Last spring: "Of the 19 students who originally began working toward a full I.B. diploma, only seven were on track to earn one on graduation day. Results won’t be known until July, but I.B. coordinator Colin Pierce says that attrition rate is typical for a first cohort, and he says 21 juniors are currently on track to complete it next year."

Chief Sealth --

http://www.seattlefoundation.org/npos/Pages/FriendsofSealth.aspx

"In the past three years ... Chief Sealth High School has graduated 38 full diploma candidates."

Ingraham --

http://self.gutenberg.org/article/whebn0001419787/ingraham%20high%20school

81 IB certificate candidates in 2013-14 school year?

--JvA
Anonymous said…
Who is the new Principal at Beach?

- Just Curious
I don't know that they have announced who will replace Chappelle.

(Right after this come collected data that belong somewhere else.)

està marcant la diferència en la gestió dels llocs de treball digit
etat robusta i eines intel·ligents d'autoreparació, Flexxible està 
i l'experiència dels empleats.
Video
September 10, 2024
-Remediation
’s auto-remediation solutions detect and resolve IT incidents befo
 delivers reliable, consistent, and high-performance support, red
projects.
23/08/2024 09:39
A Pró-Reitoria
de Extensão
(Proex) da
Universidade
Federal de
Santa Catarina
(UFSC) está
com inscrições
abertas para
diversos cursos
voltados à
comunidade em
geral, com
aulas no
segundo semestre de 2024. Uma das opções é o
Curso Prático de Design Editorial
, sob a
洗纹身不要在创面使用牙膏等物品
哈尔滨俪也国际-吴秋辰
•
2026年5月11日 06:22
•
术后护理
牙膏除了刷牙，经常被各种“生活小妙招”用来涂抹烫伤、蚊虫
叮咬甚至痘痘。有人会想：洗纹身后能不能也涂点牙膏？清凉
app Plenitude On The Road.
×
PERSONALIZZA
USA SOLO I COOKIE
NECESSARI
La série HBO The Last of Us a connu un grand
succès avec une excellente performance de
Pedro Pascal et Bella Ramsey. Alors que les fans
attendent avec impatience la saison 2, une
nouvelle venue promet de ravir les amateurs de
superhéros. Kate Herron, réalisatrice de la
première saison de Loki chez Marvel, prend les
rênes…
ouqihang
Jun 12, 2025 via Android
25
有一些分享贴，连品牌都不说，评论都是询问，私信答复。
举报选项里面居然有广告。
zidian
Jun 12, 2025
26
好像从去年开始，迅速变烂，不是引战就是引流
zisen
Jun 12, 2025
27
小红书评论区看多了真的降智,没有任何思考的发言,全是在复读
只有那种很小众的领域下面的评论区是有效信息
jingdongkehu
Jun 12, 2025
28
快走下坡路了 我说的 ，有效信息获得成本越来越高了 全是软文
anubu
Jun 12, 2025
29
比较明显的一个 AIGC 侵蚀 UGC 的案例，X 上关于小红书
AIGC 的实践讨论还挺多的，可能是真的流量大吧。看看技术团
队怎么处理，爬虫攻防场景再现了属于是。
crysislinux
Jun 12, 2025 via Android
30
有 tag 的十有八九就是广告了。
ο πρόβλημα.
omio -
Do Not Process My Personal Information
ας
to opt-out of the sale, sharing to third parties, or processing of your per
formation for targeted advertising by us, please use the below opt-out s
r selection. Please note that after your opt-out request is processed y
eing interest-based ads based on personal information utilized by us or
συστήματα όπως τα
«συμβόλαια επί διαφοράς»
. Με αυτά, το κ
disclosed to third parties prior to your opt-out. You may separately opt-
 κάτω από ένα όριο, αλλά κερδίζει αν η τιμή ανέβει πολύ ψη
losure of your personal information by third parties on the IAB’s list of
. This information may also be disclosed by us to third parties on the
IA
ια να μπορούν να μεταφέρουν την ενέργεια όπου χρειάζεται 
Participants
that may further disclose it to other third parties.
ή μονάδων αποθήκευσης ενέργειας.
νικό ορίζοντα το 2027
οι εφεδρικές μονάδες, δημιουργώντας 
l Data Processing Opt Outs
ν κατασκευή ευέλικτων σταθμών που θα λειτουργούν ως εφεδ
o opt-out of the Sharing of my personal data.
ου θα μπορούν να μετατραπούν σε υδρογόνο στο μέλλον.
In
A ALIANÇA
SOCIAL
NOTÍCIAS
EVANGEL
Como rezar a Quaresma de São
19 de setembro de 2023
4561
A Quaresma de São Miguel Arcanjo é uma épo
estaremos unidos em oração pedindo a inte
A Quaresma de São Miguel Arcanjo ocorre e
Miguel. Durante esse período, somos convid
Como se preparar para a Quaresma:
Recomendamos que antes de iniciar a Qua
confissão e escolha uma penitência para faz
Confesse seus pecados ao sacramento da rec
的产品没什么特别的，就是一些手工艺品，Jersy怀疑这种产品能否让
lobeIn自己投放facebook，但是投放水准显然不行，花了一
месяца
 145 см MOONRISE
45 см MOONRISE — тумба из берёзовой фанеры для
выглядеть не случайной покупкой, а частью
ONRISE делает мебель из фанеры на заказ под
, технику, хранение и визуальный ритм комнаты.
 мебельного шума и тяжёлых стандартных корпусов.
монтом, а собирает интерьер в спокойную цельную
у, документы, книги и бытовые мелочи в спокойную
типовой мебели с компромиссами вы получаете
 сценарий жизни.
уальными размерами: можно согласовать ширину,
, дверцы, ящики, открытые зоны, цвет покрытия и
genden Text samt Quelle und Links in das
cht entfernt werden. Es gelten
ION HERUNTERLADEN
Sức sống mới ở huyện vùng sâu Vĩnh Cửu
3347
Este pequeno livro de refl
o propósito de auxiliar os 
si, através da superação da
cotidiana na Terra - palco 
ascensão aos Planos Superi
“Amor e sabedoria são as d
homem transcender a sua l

I worry that losing him will undermine what is happening there but the City decided to recruit him and he left.
Michael Rice said…
I listened to this whole program. While it seems some things have changed, many of the challenges that faced those of us who taught there in the past still remain. I have a feeling those are going to be there until the problems of the community and the neighborhood that exist outside of the school are addressed.

I also wonder what happens after the grant money runs out in 2017? I was involved with multiple initiatives at RB that started out great and ran out of steam due to the funding drying up. I wish Mr. Pierce the best. He seems to be a great IB Coordinator. He needs to be firmer on deadlines with his students, though. I also wish Ms. "Shawshank" the best. That is the type of teacher that RB needs.
Anonymous said…
In Europe, graduating with an IB certificate is comparable to having one full year of American college. My kid looked at applying to several European schools and many required either an IB certificate, a full year of AP classes, or a full year at an accredited American university. In general, their college programs were 3 years long vs the American 4 year programs.

I sure hope RBHS gets further funding because regardless of if the kids are graduating with IB certificates more are graduating. It seems to be having an effect on all of the students there not just the ones in IB.

HP
Anonymous said…
Michael Rice, the problems of the community will change with gentrification. I've helped filled out enrollment forms and FRL paperwork for families who moved to Tukwila, Seatac, and Federal Way.